After 6 months of living in poverty whilst she got both her own wage and extorted mine, I had no choice but to leave my home and move away where she couldn't find me. It's been 9 years since I got away from her and she still tries to contact me through friends, the latest one being she wanted a new car, but thank GOD she hasn't been able to get me. I have been able to heal to a fair extent but I still struggle to trust people and my faith in human nature is gone.

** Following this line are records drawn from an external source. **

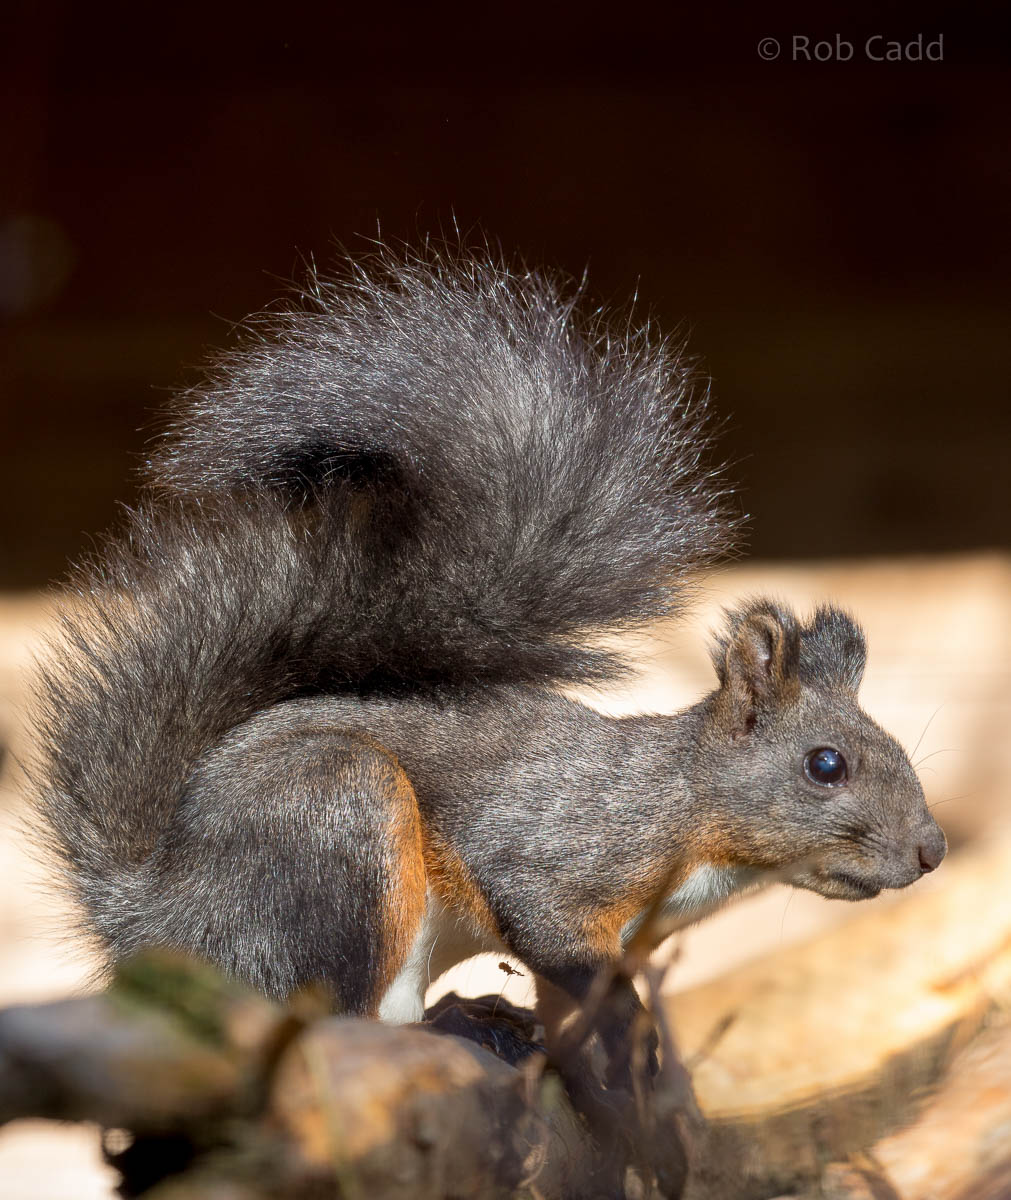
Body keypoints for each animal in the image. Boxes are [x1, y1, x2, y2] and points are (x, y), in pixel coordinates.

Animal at [33, 249, 946, 1080]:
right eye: (824, 764)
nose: (931, 850)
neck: (688, 806)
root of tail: (155, 916)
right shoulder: (561, 845)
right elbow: (542, 919)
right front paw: (626, 1026)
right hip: (335, 820)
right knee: (319, 1014)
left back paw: (471, 1019)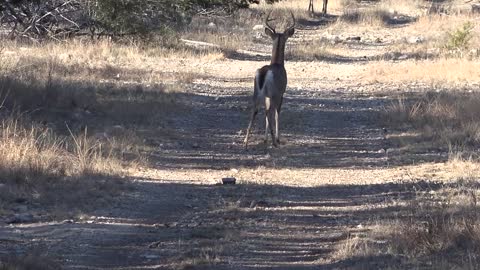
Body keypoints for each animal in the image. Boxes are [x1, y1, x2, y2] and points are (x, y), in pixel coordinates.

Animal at [246, 11, 294, 150]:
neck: (278, 64)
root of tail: (264, 73)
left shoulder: (268, 95)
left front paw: (265, 138)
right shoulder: (281, 93)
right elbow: (277, 113)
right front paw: (277, 138)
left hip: (257, 92)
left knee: (255, 110)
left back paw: (245, 142)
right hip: (273, 93)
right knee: (269, 111)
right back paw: (274, 141)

I miss the old me before I met that devil, I was full of hopes and ideals and believed in such a thing as romance. I can't bring myself to be like that anymore, but I thank GOD I was able to get away from that horrible creature.

I would love help to work through this and become again who I once was, but there are no support groups for people who have been through this like me; we are just accused of being liars. I know a friend of a friend who is living this kind of nightmare right now and don't know how to help him. I want to talk to him to tell him it's not right and to get away, but his wife only lets him out of the house to go to work and he is not allowed to have friends, I hope he gets away before its too late and she drives him to suicide or something.